Analysis: Supreme Court Retention Elections Would Be Costly
U.S. Sen. Ted Cruz, campaigning for president in Iowa after the U.S. Supreme Court raised his blood pressure with its gay marriage and Obamacare rulings, suggested a way to kick the bums out: “Retention elections will give the people a constitutional remedy to the problem of judicial activism, and the means to throwing off judicial tyrants.”
This comes from a guy who started his legal career as a clerk to the late Chief Justice William Rehnquist.
Throwing out the judges is not a new idea. One reason they get lifetime appointments is to protect them from the vicissitudes of day-to-day politics and public opinion. It’s the ultimate “shut up and eat your vegetables” position: terrific when you agree with a particular court ruling, terrible when you don’t. Either way, you must eat your veggies, unless, as Cruz suggests, we could send the judges home.
But think it through. If the judges are afraid of public opinion, they might also fear making decisions that, while correct, could inflame the voters.
State judges already know something about this. In Texas, where the state Supreme Court’s nine judges are elected, some candidates (and elected judges) complain about appearing under political party banners that undermine the appearance of impartiality, about the conflicts that arise when lawyers and litigants give to their campaigns, and about debating issues during campaigns that might come before their courts.

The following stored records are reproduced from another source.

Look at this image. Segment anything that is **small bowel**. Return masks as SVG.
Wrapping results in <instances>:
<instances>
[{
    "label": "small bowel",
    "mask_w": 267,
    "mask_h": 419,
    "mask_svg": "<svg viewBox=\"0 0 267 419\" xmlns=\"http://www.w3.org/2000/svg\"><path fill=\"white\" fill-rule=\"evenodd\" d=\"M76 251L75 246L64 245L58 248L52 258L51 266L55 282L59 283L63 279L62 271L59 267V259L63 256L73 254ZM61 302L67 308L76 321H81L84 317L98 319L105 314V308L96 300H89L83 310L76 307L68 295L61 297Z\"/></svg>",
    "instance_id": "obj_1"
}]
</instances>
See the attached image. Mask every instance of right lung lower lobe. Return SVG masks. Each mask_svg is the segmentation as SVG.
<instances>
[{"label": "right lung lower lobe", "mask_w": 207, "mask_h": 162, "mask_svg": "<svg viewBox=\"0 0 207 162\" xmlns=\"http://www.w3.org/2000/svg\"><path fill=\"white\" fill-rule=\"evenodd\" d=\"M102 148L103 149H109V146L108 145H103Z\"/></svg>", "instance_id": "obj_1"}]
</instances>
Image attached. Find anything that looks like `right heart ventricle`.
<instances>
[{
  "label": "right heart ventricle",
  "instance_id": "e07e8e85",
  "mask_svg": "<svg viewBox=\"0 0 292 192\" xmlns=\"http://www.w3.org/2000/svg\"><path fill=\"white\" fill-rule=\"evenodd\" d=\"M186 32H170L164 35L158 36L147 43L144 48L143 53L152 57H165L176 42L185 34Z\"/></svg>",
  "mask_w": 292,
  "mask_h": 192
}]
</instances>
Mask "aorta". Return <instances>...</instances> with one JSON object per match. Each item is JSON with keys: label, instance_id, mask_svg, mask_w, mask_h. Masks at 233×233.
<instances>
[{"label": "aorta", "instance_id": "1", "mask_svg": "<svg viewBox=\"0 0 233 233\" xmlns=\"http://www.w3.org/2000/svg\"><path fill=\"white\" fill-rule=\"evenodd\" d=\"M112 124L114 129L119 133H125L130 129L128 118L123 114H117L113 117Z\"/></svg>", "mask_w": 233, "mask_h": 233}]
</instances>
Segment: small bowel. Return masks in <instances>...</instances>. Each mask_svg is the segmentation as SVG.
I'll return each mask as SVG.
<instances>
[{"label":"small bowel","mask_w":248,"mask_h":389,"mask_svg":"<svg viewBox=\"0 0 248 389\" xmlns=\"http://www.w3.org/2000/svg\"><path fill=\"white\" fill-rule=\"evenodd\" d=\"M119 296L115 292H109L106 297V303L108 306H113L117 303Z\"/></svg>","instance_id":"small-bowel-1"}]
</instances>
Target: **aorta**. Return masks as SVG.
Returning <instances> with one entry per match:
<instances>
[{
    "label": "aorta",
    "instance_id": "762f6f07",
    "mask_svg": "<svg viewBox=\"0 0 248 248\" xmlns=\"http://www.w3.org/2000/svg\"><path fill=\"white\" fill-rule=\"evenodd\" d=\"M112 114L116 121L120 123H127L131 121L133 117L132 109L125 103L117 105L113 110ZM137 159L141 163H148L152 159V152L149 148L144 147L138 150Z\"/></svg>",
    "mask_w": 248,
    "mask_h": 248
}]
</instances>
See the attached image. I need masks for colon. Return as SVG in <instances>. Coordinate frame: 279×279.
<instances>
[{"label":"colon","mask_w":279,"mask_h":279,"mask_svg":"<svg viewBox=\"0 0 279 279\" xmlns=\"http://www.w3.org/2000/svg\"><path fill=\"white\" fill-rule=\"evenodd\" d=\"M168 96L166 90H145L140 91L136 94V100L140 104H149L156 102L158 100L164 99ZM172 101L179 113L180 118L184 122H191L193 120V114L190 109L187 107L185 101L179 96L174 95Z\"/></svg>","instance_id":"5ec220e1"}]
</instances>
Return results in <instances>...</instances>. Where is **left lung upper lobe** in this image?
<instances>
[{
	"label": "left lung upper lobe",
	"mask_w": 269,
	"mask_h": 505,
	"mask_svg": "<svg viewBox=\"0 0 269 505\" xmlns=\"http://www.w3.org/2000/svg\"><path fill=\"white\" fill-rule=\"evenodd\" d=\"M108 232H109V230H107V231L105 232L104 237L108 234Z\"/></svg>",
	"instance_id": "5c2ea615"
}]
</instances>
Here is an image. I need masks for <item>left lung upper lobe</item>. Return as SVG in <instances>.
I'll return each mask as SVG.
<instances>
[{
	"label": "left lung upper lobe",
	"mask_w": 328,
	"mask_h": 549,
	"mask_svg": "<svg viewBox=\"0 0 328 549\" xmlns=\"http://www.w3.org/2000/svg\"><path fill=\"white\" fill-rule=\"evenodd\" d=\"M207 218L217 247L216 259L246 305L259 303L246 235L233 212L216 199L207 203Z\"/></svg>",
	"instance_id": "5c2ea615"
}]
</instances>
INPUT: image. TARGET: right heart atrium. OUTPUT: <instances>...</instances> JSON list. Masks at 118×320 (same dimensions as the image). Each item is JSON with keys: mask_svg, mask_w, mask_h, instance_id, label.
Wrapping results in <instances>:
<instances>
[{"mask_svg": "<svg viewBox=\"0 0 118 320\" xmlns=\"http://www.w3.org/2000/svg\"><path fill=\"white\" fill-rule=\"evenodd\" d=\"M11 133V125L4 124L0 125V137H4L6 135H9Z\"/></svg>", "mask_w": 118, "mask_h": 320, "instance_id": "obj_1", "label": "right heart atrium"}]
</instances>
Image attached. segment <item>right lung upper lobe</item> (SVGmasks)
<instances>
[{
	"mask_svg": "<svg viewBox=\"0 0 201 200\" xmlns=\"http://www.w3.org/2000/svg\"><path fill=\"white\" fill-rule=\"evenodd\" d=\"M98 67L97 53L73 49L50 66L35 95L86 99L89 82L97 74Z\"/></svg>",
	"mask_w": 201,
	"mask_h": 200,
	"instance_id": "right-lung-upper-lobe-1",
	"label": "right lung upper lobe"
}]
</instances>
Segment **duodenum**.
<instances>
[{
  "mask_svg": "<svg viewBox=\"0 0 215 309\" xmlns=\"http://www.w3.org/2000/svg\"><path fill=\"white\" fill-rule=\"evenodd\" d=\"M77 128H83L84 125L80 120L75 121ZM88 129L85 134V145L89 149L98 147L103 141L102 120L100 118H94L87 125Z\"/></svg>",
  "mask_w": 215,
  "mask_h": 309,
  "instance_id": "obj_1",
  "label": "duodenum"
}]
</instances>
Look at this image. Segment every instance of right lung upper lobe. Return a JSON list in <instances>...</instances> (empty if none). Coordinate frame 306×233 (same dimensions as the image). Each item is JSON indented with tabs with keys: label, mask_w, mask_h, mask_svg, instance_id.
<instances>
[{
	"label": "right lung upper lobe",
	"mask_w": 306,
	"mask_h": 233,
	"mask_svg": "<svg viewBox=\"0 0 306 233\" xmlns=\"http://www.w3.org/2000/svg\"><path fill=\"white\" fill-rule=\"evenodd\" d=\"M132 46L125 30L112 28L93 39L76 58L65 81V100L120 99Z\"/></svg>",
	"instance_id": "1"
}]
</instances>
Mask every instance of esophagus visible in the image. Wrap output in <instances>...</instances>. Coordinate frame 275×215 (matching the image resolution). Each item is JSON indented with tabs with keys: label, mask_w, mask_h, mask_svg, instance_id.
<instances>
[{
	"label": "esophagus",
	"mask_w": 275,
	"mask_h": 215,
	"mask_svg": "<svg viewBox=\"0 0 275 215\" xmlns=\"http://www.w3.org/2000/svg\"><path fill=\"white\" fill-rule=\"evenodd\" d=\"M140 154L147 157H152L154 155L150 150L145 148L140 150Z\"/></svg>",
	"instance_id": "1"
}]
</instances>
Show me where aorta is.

Elections for places on the state’s highest civil court are expensive. Those judges regularly hear cases involving businesses and others with lots of money riding on rulings. There is a reason that so much of the campaign cash comes from people with interests before the courts.
It’s easy to make the case that love of good government is not what opens those checkbooks: The nine judges on the Texas Court of Criminal Appeals, the state’s high court for criminal cases, rarely scrape up as much cash as state House candidates even when their races are contested.
It’s enough to make honest Texas judges hang their heads. Their regular pleas to the state Legislature for campaign reforms are regularly ignored.
Court rulings can easily stir up political opponents. Every judge in the country has heard of the 2010 retention election that removed three justices from Iowa’s Supreme Court. After the court’s unanimous decision to legalize gay marriage there, opponents formed Iowans for Freedom and ran the judges off.
Cruz’s suggestion followed Friday’s 5-4 U.S. Supreme Court decision on gay marriage and the previous day’s 6-3 decision on subsidies under the Affordable Care Act.
It’s a simple piece of politics. Cruz’s voters are mad about the rulings, and he’s offering them a way to punch back.
But money and conflicts might be even harder to avoid in nationwide elections for Supreme Court justices, even as Cruz has suggested. As in Iowa and some other states, judges would still be appointed, but voters would periodically decide whether to keep them.
Given what the Supreme Court has said about judicial elections and campaign finance, those campaigns could be remarkably lively — and expensive.
Traditionally, judges limited what they said during their campaigns. The idea was that taking positions on issues would taint their rulings later, and their campaigns were focused on comparing résumés and reputations or, from time to time, ethics.
That has gone by the wayside. They still avoid pre-judging cases, but they talk about issues, and the courts have said they can’t be barred from doing so.
Judges can be barred from raising their own campaign funds — that’s from a Supreme Court ruling issued this year. But their campaigns and their supporters can raise money, and high-dollar judicial races have become the norm. A race for a spot on the Wisconsin Supreme Court this year reportedly cost $5.7 million. Justice at Stake, a nonpartisan research group, estimates $56.4 million was spent on judicial races in the 2011-12 election cycle.
It’s impossible to estimate how much money opponents might raise to discipline a federal judge, especially one of the nine members of the U.S. Supreme Court. Look at what people and corporations spend on presidential races — the only 50-state elections we have.
Think about how the races would work. The judges, of course, would have campaigns to defend themselves. But they wouldn’t be running against opposing candidates. Instead, like those three judges in Iowa, they’d be facing some sort of organization formed for the express purpose of sacking them.
Judges ignore public opinion every day. It's why they're there — to tell when to do the right thing instead of the comfortable thing.
Cruz’s proposal might even bring right-wingers and left-wingers together. It’s not like the courts only decide one case every year. There are lots of reasons to love the results, and to deplore them.